▸ DADOS FORNECIDOS
* * *

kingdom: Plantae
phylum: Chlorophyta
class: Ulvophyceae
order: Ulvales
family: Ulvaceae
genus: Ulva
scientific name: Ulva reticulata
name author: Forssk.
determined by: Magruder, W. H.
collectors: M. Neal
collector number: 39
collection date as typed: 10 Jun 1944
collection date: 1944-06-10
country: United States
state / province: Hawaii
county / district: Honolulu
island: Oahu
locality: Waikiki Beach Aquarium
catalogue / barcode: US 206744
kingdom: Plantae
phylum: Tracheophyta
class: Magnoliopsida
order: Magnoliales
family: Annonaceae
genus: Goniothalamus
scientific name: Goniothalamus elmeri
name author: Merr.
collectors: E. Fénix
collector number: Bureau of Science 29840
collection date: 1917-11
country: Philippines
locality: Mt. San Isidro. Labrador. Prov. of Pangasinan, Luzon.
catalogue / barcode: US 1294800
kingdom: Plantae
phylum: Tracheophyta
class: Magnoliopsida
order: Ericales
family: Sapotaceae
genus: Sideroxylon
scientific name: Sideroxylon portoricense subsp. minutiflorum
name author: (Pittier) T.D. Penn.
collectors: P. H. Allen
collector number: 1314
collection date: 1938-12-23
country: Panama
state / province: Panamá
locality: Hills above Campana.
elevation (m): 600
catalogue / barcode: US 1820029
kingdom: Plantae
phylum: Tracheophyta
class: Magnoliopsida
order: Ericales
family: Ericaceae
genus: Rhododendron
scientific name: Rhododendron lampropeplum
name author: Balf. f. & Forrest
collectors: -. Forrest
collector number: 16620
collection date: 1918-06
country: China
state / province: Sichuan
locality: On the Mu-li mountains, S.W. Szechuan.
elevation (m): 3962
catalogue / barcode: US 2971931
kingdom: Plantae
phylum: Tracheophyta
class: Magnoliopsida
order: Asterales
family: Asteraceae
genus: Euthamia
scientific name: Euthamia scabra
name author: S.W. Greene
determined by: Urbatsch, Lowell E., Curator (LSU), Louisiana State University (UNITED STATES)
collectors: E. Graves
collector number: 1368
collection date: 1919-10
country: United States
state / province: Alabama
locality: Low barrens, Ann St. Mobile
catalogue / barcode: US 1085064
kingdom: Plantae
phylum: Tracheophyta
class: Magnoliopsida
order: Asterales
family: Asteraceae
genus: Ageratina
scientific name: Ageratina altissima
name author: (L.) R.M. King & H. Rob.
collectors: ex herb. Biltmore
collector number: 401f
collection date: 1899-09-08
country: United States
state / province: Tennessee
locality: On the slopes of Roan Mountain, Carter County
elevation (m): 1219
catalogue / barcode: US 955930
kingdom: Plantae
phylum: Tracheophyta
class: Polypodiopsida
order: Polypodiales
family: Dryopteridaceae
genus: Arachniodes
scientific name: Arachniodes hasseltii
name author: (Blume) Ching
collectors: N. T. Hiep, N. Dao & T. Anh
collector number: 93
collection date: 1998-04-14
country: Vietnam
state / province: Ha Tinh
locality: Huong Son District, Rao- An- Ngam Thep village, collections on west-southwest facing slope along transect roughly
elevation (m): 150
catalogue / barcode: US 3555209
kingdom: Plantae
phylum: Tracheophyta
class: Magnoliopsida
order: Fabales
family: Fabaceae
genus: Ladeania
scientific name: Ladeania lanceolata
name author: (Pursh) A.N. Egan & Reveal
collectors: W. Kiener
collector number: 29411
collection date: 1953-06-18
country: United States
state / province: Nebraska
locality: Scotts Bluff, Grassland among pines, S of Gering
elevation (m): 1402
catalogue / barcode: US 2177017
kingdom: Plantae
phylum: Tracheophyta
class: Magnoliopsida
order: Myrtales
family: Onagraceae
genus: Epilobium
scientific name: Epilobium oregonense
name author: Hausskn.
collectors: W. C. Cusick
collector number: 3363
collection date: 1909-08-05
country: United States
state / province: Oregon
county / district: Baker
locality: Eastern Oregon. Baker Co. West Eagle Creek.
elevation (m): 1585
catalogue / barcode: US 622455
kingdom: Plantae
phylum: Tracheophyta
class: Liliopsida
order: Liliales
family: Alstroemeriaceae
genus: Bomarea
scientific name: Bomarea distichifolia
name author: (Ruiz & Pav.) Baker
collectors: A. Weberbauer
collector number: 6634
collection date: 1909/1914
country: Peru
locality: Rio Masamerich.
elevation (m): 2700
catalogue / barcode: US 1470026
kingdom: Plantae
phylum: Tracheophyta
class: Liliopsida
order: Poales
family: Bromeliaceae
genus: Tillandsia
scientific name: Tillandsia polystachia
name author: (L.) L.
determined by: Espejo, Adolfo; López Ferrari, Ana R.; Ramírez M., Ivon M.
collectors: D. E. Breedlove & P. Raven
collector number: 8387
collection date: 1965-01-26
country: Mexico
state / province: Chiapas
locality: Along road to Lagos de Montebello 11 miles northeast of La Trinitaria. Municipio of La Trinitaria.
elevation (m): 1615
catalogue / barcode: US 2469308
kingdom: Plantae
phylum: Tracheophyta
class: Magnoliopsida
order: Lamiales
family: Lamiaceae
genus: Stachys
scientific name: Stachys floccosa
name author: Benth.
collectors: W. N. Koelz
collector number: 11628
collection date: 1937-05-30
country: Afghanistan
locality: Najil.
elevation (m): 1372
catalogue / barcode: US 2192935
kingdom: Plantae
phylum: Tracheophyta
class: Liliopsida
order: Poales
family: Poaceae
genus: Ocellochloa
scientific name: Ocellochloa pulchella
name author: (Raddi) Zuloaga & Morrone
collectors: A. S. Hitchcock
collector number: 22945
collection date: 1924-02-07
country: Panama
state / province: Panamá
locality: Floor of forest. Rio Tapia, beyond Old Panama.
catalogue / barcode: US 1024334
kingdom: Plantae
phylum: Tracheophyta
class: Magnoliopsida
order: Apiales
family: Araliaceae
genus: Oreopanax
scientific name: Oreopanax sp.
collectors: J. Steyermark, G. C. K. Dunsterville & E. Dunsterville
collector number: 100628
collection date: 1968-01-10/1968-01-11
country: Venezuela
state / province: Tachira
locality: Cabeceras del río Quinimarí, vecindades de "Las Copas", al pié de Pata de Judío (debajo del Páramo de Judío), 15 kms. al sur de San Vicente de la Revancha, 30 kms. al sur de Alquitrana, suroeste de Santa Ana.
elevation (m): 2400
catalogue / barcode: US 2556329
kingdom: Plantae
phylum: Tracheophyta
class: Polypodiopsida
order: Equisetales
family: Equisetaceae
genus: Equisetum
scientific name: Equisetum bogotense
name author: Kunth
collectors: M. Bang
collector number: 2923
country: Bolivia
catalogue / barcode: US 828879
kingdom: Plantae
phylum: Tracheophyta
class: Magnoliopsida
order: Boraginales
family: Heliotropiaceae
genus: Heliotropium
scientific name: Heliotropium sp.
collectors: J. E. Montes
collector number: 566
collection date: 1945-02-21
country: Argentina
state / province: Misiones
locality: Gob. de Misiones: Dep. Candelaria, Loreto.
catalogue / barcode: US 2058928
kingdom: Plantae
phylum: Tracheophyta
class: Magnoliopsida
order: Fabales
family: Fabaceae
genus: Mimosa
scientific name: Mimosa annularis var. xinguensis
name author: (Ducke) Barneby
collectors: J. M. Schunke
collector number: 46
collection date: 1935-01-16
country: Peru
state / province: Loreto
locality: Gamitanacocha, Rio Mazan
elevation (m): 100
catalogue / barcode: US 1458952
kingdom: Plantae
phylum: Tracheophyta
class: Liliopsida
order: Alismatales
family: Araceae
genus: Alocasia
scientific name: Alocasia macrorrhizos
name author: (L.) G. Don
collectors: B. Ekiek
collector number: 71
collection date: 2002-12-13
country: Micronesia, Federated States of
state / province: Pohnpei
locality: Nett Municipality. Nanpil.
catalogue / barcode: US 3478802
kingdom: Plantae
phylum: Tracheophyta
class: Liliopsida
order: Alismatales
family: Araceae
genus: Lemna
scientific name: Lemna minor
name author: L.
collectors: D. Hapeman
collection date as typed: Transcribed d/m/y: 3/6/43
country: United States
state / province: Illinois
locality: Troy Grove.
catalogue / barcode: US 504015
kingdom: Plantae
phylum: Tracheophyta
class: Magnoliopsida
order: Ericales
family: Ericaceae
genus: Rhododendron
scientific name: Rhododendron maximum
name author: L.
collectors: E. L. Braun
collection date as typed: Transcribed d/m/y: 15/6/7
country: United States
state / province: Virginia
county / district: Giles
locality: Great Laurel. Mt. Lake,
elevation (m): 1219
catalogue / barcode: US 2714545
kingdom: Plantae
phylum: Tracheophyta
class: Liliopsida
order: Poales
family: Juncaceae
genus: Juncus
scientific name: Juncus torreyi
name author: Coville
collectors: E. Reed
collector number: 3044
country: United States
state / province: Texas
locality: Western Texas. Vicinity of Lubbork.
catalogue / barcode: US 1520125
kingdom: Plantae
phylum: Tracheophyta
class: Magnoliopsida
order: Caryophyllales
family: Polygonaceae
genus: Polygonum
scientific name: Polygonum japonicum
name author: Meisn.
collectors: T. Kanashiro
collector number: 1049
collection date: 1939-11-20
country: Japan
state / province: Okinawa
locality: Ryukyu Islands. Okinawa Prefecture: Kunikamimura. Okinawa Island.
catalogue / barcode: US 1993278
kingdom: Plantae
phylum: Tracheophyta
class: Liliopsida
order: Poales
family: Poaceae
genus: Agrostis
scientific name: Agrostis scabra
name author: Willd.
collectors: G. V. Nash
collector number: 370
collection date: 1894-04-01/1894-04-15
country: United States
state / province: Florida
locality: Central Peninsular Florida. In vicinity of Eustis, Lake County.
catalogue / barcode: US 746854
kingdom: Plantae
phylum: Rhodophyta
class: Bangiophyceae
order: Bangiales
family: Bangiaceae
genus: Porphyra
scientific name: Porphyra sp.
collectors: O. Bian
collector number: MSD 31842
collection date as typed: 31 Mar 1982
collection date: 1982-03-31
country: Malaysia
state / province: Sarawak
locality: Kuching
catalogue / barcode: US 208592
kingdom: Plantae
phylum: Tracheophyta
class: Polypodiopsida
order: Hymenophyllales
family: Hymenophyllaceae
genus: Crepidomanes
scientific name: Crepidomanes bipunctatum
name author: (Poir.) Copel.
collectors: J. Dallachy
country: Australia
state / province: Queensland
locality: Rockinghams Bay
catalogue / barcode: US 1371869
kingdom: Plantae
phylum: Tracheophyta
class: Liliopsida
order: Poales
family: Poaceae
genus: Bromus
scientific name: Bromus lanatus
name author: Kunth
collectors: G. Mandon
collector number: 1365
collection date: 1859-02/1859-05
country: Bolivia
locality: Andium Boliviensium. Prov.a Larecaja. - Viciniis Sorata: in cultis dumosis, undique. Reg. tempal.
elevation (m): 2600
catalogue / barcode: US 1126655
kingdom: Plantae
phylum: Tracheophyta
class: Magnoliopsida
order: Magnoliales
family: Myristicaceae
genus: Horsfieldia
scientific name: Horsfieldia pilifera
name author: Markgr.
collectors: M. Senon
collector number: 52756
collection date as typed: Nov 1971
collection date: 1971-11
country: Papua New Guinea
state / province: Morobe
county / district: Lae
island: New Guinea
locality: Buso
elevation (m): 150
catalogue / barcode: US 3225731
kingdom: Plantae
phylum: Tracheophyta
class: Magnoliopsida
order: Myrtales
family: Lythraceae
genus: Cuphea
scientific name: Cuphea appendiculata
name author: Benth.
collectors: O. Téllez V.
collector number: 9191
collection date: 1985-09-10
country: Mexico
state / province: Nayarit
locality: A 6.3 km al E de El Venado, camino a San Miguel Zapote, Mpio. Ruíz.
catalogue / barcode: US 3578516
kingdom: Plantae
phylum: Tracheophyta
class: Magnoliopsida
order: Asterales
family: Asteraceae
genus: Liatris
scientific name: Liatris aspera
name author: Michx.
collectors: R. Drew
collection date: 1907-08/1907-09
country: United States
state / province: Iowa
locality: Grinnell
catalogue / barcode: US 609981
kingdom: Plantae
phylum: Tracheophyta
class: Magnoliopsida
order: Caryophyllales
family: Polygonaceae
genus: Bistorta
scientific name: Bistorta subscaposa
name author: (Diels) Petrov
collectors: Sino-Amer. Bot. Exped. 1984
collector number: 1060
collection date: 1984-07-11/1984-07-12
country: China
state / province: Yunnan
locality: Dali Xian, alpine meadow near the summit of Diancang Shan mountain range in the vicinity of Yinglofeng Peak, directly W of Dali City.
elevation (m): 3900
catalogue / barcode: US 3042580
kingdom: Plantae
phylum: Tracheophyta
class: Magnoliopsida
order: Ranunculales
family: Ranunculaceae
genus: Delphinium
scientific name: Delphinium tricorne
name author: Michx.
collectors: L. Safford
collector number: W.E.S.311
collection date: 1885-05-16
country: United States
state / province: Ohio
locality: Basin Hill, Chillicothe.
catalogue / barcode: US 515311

* * *

▸ REQUISITOS DO EXERCÍCIO
Transcreva, sem qualquer alteração, o trecho que vai da linha que contém "locality: Great Laurel." até a linha que contém "genus: Bromus", ambas incluídas.

▸ RESULTADO FINAL
locality: Great Laurel. Mt. Lake,
elevation (m): 1219
catalogue / barcode: US 2714545
kingdom: Plantae
phylum: Tracheophyta
class: Liliopsida
order: Poales
family: Juncaceae
genus: Juncus
scientific name: Juncus torreyi
name author: Coville
collectors: E. Reed
collector number: 3044
country: United States
state / province: Texas
locality: Western Texas. Vicinity of Lubbork.
catalogue / barcode: US 1520125
kingdom: Plantae
phylum: Tracheophyta
class: Magnoliopsida
order: Caryophyllales
family: Polygonaceae
genus: Polygonum
scientific name: Polygonum japonicum
name author: Meisn.
collectors: T. Kanashiro
collector number: 1049
collection date: 1939-11-20
country: Japan
state / province: Okinawa
locality: Ryukyu Islands. Okinawa Prefecture: Kunikamimura. Okinawa Island.
catalogue / barcode: US 1993278
kingdom: Plantae
phylum: Tracheophyta
class: Liliopsida
order: Poales
family: Poaceae
genus: Agrostis
scientific name: Agrostis scabra
name author: Willd.
collectors: G. V. Nash
collector number: 370
collection date: 1894-04-01/1894-04-15
country: United States
state / province: Florida
locality: Central Peninsular Florida. In vicinity of Eustis, Lake County.
catalogue / barcode: US 746854
kingdom: Plantae
phylum: Rhodophyta
class: Bangiophyceae
order: Bangiales
family: Bangiaceae
genus: Porphyra
scientific name: Porphyra sp.
collectors: O. Bian
collector number: MSD 31842
collection date as typed: 31 Mar 1982
collection date: 1982-03-31
country: Malaysia
state / province: Sarawak
locality: Kuching
catalogue / barcode: US 208592
kingdom: Plantae
phylum: Tracheophyta
class: Polypodiopsida
order: Hymenophyllales
family: Hymenophyllaceae
genus: Crepidomanes
scientific name: Crepidomanes bipunctatum
name author: (Poir.) Copel.
collectors: J. Dallachy
country: Australia
state / province: Queensland
locality: Rockinghams Bay
catalogue / barcode: US 1371869
kingdom: Plantae
phylum: Tracheophyta
class: Liliopsida
order: Poales
family: Poaceae
genus: Bromus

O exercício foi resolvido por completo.